21
THE ROOM stank of damp, and scuffling and scuttling noises coming from the semi-darkness indicated that Jim and Vanessa were not alone.
The hostages were gagged, bound and strapped to chairs. Only the flame flickering from a small candle on a table at the side of the room provided any illumination. It was a scene worthy of anyone’s worst nightmares. Fraser tried to provide some kind of encouragement to Vanessa with a strangled smile but saw that it was a waste of energy, failing to have any impact on the sobs racking Vanessa’s body.
He looked at the old brickwork walls and what he could make of the ceiling. Despite the agony of his headache he took in every possible detail of their environment and had a feeling that they were underground. His last memory had been of the lights going well and truly out before he was presumably slammed in the boot of the car.
The men had spoken mainly in Arabic when they had taken the hostages. Their English, although spoken in a thick accent, was better than half the population of Glasgow’s, thought Fraser with bitterness.
He returned his gaze to Vanessa’s dishevelled and swollen features. Fraser’s mind flashed back to their passion earlier that day. A rendezvous that had promised so much and now would have disastrous implications for both of them even if they escaped with their lives.
Vanessa had been so beautiful, the object of all his desires. He had hoped the rendezvous might develop into an ongoing affair. What he couldn’t understand was just how the gang had found out about their liaison. Who had tipped them off?
Fraser was also still in the dark over where Vanessa had been taken earlier. Time was now a blur, but he believed they may have been held overnight and that this was the second day of their enforced captivity. The truth was, he could not be sure of anything.
Fraser ached with hunger but his determination to escape from this disaster burned even stronger within him. After all he wasn’t just anybody . . .
As a student he had once entertained ambitions of a career in the intelligence community although his lack of personal discipline, poor judgement and an opinionated mouth had rendered that no more than a pipe dream. Ironically, Fraser now supposed he would be relying on operatives from that very intelligence community to save their souls. This was way above the remit of Strathclyde Police.
Now he again tried to give a shred of comfort to Vanessa by rubbing his foot against hers, hoping the slight physical contact would somehow offer her a shard of solace. Sure enough it drew her attention to him and her eyes locked on his imploringly, searching for some reassurance. Just then the door burst open.
Fraser immediately focused on the man who entered the room. His face was unfamiliar but his voice was not and the councillor had no doubt that he had been one of the men who had taken him and Vanessa captive.

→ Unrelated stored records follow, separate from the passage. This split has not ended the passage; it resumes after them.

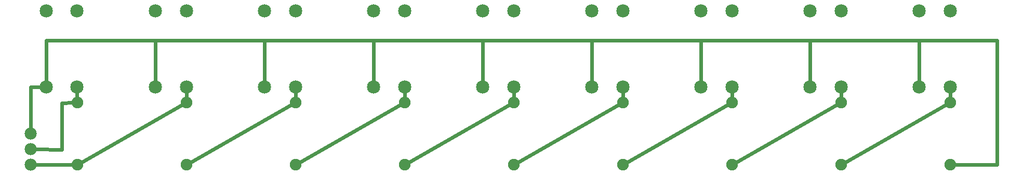
<source format=gtl>
G04 MADE WITH FRITZING*
G04 WWW.FRITZING.ORG*
G04 DOUBLE SIDED*
G04 HOLES PLATED*
G04 CONTOUR ON CENTER OF CONTOUR VECTOR*
%ASAXBY*%
%FSLAX23Y23*%
%MOIN*%
%OFA0B0*%
%SFA1.0B1.0*%
%ADD10C,0.078000*%
%ADD11C,0.085000*%
%ADD12C,0.075000*%
%ADD13C,0.024000*%
%LNCOPPER1*%
G90*
G70*
G54D10*
X198Y416D03*
X198Y316D03*
X198Y216D03*
G54D11*
X6098Y1208D03*
X5901Y1208D03*
X5901Y716D03*
X6098Y716D03*
X6098Y1208D03*
X5901Y1208D03*
X5901Y716D03*
X6098Y716D03*
X5398Y1208D03*
X5201Y1208D03*
X5201Y716D03*
X5398Y716D03*
X5398Y1208D03*
X5201Y1208D03*
X5201Y716D03*
X5398Y716D03*
X3298Y1208D03*
X3101Y1208D03*
X3101Y716D03*
X3298Y716D03*
X3298Y1208D03*
X3101Y1208D03*
X3101Y716D03*
X3298Y716D03*
X3998Y1208D03*
X3801Y1208D03*
X3801Y716D03*
X3998Y716D03*
X3998Y1208D03*
X3801Y1208D03*
X3801Y716D03*
X3998Y716D03*
X4698Y1208D03*
X4501Y1208D03*
X4501Y716D03*
X4698Y716D03*
X4698Y1208D03*
X4501Y1208D03*
X4501Y716D03*
X4698Y716D03*
X2598Y1208D03*
X2401Y1208D03*
X2401Y716D03*
X2598Y716D03*
X2598Y1208D03*
X2401Y1208D03*
X2401Y716D03*
X2598Y716D03*
X1198Y1208D03*
X1001Y1208D03*
X1001Y716D03*
X1198Y716D03*
X1198Y1208D03*
X1001Y1208D03*
X1001Y716D03*
X1198Y716D03*
X1898Y1208D03*
X1701Y1208D03*
X1701Y716D03*
X1898Y716D03*
X1898Y1208D03*
X1701Y1208D03*
X1701Y716D03*
X1898Y716D03*
X495Y1208D03*
X298Y1208D03*
X298Y716D03*
X495Y716D03*
X495Y1208D03*
X298Y1208D03*
X298Y716D03*
X495Y716D03*
G54D12*
X498Y616D03*
X498Y216D03*
X6098Y616D03*
X6098Y216D03*
X5398Y616D03*
X5398Y216D03*
X4698Y616D03*
X4698Y216D03*
X3998Y616D03*
X3998Y216D03*
X3298Y616D03*
X3298Y216D03*
X1898Y616D03*
X1898Y216D03*
X2598Y616D03*
X2598Y216D03*
X1198Y616D03*
X1198Y216D03*
G54D13*
X399Y315D02*
X228Y316D01*
D02*
X399Y615D02*
X399Y315D01*
D02*
X198Y717D02*
X198Y446D01*
D02*
X264Y716D02*
X198Y717D01*
D02*
X470Y616D02*
X399Y615D01*
D02*
X470Y216D02*
X228Y216D01*
D02*
X5198Y1016D02*
X5201Y751D01*
D02*
X5898Y1016D02*
X5901Y751D01*
D02*
X4498Y1016D02*
X4501Y751D01*
D02*
X5198Y1016D02*
X5898Y1016D01*
D02*
X6398Y216D02*
X6127Y216D01*
D02*
X5898Y1016D02*
X6398Y1016D01*
D02*
X6398Y1016D02*
X6398Y216D01*
D02*
X4498Y1016D02*
X5198Y1016D01*
D02*
X3798Y1016D02*
X4498Y1016D01*
D02*
X3098Y1016D02*
X3798Y1016D01*
D02*
X2398Y1016D02*
X3098Y1016D01*
D02*
X1698Y1016D02*
X2398Y1016D01*
D02*
X998Y1016D02*
X1001Y751D01*
D02*
X998Y1016D02*
X1698Y1016D01*
D02*
X299Y1016D02*
X998Y1016D01*
D02*
X298Y751D02*
X299Y1016D01*
D02*
X4723Y230D02*
X5373Y602D01*
D02*
X2623Y230D02*
X3273Y602D01*
D02*
X1923Y230D02*
X2573Y602D01*
D02*
X1873Y602D02*
X1223Y230D01*
D02*
X3798Y1016D02*
X3801Y751D01*
D02*
X3098Y1016D02*
X3101Y751D01*
D02*
X2398Y1016D02*
X2401Y751D01*
D02*
X1698Y1016D02*
X1701Y751D01*
D02*
X3973Y602D02*
X3323Y230D01*
D02*
X4673Y602D02*
X4023Y230D01*
D02*
X3298Y644D02*
X3298Y681D01*
D02*
X2598Y644D02*
X2598Y681D01*
D02*
X1898Y644D02*
X1898Y681D01*
D02*
X6073Y602D02*
X5423Y230D01*
D02*
X1198Y644D02*
X1198Y681D01*
D02*
X1173Y602D02*
X523Y230D01*
D02*
X496Y681D02*
X497Y644D01*
D02*
X6098Y644D02*
X6098Y681D01*
D02*
X5398Y644D02*
X5398Y681D01*
D02*
X4698Y644D02*
X4698Y681D01*
D02*
X3998Y644D02*
X3998Y681D01*
G04 End of Copper1*
M02*
</source>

The man was carrying a tray with two bowls placed on it which he put on the table with the candle. The flame flickered with his movement. A squeal from the semi-darkness once again made the hostages aware that not all the occupants of the room were human.
The man, dark-haired and swarthy, strode over to Vanessa and removed her gag. Into the silence her sobs broke and as she opened her mouth the guard backhanded her with a vicious swing of his hand. The ferocity of the blow knocked her and the chair over and she crashed to the floor.
For a second Fraser thought the man was going to kick her, his face, flickering in the candlelight, providing a study in cruelty. Then he bent over Vanessa, grabbed her chin and spoke.
“You listen, bitch. You do what told, give me no trouble. If you are good girl you get bowl soup to drink. Understand?”
Lying on her side, still tied to the chair, Vanessa managed to croak “Yes.”
The man then pulled her to an upright position in the chair.
He moved towards the table returning with the bowl and held it to her lips. She drank hungrily, her desperation for liquid seeming to dull her senses to the scalding heat of the brown soup.
“Good bitch, good bitch,” said their captor. He removed the empty bowl and snapped the gag back in the lingerie tycoon’s mouth.
He replaced the bowl and returned to Fraser with the other one. Pulling the politician’s gag down he proffered the bowl. Fraser curled his mouth round the rim and drank, ignoring the sting coming from his burning lips. The soup registered as similar to the Oxtail soup his mother had made him drink as a kid.
As the guard removed the bowl Fraser spoke before his gag was snapped back. One word echoed out. “Why?”
The guard registered surprise at the question. He spoke in his mother tongue. “La ila ha illa llah.” He paused before translating in his thick English. “There is no god except the one God, infidel. You need have no worries because soon enough, dog, you will die. But first,” and he gestured at Vanessa, “you will watch your bitch die.” He drew his finger across his throat to leave the two hostages in no doubt of the fate that awaited them.
Fraser mustered the last shreds of self control and spat straight at his tormentor’s face. “Fuck you!” he rapped as the soup bowl smashed into his face and the lights went out for a second time.
As Fraser and his chair toppled over onto the uneven, stony floor the door to the room opened again and a voice resonating authority uttered one word. “Out.”
The guard left the room.
Vanessa stared at the door as it slammed shut behind their tormentor.
She looked over at Fraser lying inert in oblivion and a shiver of raw fear ran down her spine.